Keep your dolls and train sets; today’s kids want high-tech gifts
For the toy industry, the recent spate of recall-related headlines isn’t the only thing to fear this holiday season. A more fundamental concern is the iPhone on six-year-old Hilary Roberts’ wish list.
“She’s not after a doll,” says her father, Scott Roberts, an Internet executive from San Francisco. “There’s not one traditional gift she’s asking for this year. She’s asking: ‘Can I have an iPhone?’ “
With one weekend left before Christmas, the toy industry finds itself on the defensive again – beset by a host of consumer electronic products. Besides Apple Inc.’s offerings to worry about, toy makers are competing with resurging popularity of entertainment systems from Nintendo Co., Sony Corp. and Microsoft Corp. along with recently released videogame titles. Who needs toy trains when you can take a crack at thundering the Kiss anthem “Rock and Roll All Nite” in the videogame “Guitar Hero III: Legends of Rock”?
That choice reflects the toy industry’s ongoing struggle against “age compression,” the phenomenon of young children reaching for items used by older kids or even adults. These days, kids are grabbing for more adult experiences at ever younger ages, making it ever harder for traditional toys to capture children’s imagination.
According to market-research firm NPD Funworld of Port Washington, N.Y., children begin playing with computers at age 5 1/2; CDs and DVD players around 6; and music players around 8 – all slightly younger than two years ago. And these electronics items have an advantage for consumers: Parents often use and share the same items, which are often far more expensive than the average toy and therefore lock up a lot of the holiday budget.
The toy industry isn’t sitting idle. It has fashioned another generation of electronic gadgetry of its own, cheaper than their adult alternatives and more pink and kid-geared, including videogame tie-ups for preschoolers and branded consumer electronics like digital cameras. This year, toy makers also have released a host of social networking sites aimed to snap up potential users of MySpace and Facebook before age compression overtakes them, too.
It’s unclear whether this year’s run at the online and electronics markets will be enough to reverse the pattern of single-digit declines in toy sales the industry experienced for the past half decade. Toy purchases are expected to come in fourth this year in overall spending – after electronics, clothes and gift cards – according to a recent study by the National Retail Federation.

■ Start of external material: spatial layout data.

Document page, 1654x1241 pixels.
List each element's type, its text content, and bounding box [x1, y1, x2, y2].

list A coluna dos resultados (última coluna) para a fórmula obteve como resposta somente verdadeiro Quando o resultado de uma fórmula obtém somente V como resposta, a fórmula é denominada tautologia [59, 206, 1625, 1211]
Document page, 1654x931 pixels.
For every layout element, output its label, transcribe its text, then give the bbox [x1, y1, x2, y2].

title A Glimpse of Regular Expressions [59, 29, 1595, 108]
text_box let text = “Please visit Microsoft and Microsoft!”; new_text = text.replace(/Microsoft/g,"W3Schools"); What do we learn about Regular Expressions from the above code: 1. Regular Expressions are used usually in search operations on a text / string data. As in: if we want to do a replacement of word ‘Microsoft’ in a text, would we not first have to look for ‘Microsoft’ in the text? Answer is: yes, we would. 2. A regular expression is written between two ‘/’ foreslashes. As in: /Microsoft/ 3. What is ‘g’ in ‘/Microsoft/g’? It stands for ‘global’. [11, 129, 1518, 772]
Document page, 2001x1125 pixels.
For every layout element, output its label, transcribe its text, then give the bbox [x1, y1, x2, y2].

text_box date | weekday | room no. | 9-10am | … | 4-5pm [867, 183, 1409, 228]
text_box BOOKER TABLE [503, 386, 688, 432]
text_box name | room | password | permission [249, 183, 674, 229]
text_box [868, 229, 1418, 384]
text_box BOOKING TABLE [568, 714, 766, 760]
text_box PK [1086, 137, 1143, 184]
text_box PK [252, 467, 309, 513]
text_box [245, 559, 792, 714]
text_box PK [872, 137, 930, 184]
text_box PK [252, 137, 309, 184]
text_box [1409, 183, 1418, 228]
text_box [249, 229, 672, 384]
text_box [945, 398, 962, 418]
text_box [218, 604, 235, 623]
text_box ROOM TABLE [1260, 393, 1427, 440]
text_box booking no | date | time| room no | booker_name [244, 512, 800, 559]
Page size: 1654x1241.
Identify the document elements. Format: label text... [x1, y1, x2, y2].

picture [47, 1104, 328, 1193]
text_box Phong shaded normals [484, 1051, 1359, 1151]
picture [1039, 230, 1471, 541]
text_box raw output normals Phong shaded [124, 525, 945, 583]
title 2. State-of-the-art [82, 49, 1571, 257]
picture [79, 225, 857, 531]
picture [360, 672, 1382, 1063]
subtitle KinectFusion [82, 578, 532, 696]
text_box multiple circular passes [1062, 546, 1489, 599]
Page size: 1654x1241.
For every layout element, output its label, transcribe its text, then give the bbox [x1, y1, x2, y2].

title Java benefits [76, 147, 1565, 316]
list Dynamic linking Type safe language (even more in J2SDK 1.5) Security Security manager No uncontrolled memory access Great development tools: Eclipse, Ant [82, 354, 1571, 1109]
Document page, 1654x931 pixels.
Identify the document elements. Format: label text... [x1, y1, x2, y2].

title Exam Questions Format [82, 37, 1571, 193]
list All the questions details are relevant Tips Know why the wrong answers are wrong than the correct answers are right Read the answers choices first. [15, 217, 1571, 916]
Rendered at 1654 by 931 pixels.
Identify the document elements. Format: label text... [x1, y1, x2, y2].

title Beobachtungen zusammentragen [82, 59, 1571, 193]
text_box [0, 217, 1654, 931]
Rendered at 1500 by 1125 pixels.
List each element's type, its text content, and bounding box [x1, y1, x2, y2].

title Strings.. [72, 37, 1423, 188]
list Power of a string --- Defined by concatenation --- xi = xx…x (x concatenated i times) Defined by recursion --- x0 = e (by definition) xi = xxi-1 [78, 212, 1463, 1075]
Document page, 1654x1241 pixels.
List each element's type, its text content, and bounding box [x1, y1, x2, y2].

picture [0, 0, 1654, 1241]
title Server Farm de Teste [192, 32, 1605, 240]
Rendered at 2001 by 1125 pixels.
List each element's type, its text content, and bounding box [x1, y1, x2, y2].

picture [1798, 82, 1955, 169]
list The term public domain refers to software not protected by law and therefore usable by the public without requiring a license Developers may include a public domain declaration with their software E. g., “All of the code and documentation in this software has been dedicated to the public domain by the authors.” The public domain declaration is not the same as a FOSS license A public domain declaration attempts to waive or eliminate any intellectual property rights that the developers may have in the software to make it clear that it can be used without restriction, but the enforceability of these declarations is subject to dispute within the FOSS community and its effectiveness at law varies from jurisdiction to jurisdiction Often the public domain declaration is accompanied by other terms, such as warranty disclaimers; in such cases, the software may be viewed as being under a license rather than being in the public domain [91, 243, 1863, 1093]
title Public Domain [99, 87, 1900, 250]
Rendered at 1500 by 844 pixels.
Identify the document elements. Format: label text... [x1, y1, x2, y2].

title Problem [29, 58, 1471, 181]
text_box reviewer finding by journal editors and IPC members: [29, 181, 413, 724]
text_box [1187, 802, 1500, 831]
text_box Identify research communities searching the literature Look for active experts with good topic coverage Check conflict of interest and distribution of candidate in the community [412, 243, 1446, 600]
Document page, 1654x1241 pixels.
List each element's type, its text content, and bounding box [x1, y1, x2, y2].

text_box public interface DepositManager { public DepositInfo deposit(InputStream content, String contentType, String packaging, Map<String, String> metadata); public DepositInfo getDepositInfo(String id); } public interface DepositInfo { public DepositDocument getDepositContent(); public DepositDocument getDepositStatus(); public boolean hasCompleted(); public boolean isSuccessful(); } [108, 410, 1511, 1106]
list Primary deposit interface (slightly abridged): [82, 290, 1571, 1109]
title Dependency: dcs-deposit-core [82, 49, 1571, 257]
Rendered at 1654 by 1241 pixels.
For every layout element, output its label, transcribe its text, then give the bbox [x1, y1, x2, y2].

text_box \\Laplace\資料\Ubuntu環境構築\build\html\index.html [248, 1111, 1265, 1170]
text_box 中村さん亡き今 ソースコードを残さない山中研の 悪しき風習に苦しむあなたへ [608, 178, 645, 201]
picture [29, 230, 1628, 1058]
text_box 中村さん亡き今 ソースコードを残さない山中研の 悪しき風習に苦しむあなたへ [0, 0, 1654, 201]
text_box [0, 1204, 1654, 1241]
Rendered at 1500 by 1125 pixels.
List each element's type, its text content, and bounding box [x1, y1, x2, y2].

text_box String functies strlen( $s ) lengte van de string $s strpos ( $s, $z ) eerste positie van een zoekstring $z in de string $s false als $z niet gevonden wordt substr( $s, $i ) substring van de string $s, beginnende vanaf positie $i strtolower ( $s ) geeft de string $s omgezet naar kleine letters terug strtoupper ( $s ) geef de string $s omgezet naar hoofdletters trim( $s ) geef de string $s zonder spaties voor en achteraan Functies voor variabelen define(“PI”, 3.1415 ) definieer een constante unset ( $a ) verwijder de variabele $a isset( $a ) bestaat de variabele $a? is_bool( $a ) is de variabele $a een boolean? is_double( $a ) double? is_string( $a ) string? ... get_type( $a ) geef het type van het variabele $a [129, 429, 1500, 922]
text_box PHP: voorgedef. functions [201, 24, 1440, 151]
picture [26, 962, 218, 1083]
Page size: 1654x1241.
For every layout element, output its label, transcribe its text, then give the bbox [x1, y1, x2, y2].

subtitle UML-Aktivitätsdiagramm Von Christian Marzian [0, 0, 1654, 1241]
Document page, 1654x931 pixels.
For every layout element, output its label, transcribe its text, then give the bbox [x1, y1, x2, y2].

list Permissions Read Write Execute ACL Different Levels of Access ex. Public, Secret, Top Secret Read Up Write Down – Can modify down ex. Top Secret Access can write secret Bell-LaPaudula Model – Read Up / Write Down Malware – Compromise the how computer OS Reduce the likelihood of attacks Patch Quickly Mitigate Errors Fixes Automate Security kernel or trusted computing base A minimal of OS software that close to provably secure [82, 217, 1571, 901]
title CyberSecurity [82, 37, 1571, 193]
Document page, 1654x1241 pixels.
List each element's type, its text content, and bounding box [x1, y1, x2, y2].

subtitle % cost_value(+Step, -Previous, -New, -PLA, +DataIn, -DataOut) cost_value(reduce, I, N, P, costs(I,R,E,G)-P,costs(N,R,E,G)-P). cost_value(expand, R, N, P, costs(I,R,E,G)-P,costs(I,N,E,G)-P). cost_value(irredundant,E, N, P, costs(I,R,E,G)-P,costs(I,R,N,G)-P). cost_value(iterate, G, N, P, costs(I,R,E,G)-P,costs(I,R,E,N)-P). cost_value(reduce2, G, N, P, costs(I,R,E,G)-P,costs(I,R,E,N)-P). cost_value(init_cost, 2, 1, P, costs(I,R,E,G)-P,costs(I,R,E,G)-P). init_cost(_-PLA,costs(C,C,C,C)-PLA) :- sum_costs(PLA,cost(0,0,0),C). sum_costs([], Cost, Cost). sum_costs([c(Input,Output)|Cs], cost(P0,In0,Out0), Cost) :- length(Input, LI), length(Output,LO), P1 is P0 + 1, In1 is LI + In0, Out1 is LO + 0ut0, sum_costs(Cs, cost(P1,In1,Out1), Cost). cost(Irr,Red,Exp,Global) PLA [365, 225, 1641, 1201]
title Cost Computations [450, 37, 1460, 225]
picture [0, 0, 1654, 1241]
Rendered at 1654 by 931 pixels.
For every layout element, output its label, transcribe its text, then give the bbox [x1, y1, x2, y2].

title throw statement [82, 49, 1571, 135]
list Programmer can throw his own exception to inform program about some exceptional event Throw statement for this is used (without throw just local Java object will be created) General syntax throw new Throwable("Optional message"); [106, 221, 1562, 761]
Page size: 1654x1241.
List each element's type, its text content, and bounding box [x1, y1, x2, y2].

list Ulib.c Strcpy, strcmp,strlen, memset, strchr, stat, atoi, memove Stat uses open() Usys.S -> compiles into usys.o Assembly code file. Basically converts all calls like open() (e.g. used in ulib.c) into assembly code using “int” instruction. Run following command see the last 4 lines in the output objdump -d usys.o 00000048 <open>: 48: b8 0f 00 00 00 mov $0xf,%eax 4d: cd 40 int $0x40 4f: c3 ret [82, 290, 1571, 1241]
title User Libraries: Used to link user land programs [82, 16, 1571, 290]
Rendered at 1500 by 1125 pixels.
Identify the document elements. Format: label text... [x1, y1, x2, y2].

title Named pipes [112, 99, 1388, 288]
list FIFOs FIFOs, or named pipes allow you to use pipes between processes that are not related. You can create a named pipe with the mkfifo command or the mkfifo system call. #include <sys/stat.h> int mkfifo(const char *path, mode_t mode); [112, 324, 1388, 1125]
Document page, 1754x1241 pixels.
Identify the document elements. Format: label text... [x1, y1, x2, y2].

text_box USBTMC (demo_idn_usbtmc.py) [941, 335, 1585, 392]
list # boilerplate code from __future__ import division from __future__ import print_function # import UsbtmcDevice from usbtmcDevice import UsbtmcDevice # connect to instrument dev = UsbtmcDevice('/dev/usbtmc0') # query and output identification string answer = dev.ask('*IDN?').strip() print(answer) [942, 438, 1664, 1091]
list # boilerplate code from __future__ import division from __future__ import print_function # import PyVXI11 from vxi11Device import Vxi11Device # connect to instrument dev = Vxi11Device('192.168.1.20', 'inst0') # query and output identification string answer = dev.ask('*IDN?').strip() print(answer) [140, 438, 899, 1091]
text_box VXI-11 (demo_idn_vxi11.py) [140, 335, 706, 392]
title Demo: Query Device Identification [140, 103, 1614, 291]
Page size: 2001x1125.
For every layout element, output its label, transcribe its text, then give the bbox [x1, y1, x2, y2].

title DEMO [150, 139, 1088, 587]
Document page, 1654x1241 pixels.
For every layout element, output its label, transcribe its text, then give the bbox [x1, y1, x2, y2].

All the same, Evelyn Viohl, the design vice president at Mattel Inc., says the game plan has been changing to realign operations with the fickle tastes of children, particularly the hard-to-get ‘tween set of kids ages 8 to 12 who flock online.
“We’re in a different place than we were in four years ago,” she says of her own design labs, where it’s not a question of combating high-tech gadgets, she says, but rather making a “fusion of different play patterns with electronics.” That’s meant more dependence on engineers and “designers that are into gaming” to bring in new product lines that will appeal to tech-savvy kids, she says.
The fruits of the push are already apparent on the Internet. The company enters the holidays with Barbiegirls.com, a social networking site for girls tied into a Barbie-shaped MP3 player ($60). The site – where girls are invited to join a virtual world based on the brand – is free to users and takes cues from Second Life, an adult-age virtual world without the branded theme. More than 8.4 million users have registered. Moshi Monsters, a smaller site launched this fall in beta phase, would like to one day hold the place of Facebook for a preteen crowd, says its London-based parent Mind Candy. The site is accessed with a code that comes with a $10 “MoPod” key chain, unlocking a world where users care for a pet that responds with computer-generated emotions.The sites seem to have enough appeal to wean youngsters from game consoles, says Richards Gilbert, a consultant in San Francisco. His 10-year-old daughter heads straight to Walt Disney Co.’s Clubpenguin.com networking site where cartoon avatars waddle around in a snow world. But the site, he says, isn’t a traditional toy. “You could take all their toys away,” he says. “Just give them a computer, Xbox and gadgets, they’d be happy.”
This season, Nickelodeon, a unit of Viacom Inc.’s MTV Networks that also licenses toys, launched NPower, a line of digital cameras ($22 to $80), music players ($25 to $50) and DVD players ($50) branded with characters like SpongeBob and Dora the Explorer.